Our reinforcements were worrisome in a completely different way. When Goddess lowered herself from the top of the building to the ground, voices went quiet in nearby buildings. She was essentially alone. Natalie and Kenzie were close enough to see, but they were apart from Goddess. They had the assistant warden with them. Our guy, who theoretically was able to detonate the bombs that were strapped to most prisoner’s ankles, or to leave them be.
It looked like he was closer to panic than not, for what little it mattered. He, Lookout, and Natalie were in the company of a woman who stood behind Lookout, hands on our teammate’s shoulders. Monokeros. The child-killing Unicorn IV.
And I couldn’t even afford to do anything about it.
Lung roared, as only a person with an enhanced physique could, and then he leaped forward.
Goddess matched him, lifting herself up, the purple fire catching and then tracing the invisible diagrams and forces that buoyed her, only a few feet behind her because she moved fast enough to outrun its pace.
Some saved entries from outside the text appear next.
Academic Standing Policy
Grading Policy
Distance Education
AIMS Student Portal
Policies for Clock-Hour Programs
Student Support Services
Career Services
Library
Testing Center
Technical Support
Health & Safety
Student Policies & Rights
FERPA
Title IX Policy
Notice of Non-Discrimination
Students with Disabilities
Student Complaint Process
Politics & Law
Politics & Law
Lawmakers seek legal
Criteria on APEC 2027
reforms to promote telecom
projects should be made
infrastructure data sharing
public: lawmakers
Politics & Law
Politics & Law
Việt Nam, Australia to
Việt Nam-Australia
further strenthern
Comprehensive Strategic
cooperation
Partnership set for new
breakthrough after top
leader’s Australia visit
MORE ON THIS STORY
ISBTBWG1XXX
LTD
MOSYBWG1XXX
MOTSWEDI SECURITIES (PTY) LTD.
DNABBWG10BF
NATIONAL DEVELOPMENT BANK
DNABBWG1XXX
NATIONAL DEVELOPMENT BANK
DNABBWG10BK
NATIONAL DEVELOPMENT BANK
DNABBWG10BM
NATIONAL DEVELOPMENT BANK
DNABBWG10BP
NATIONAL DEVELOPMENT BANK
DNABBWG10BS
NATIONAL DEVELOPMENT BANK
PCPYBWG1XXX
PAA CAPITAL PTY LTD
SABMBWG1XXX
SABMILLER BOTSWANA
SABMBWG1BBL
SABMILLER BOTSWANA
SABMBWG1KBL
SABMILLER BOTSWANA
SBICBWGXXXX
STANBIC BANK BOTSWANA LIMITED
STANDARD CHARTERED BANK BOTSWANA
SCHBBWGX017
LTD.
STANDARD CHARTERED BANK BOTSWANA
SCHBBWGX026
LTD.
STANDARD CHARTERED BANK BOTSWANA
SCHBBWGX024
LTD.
More fire traced other powers she was using, blinding her and burning away the invisible, abstract forces that reached out from her and toward Lung’s brain.
It didn’t seem to give her pause. She flew forward, no doubt straight into the convoluted trap that Teacher would have planned out weeks before.
I took flight, past flames and toward blue motes and lines, into that selfsame snare.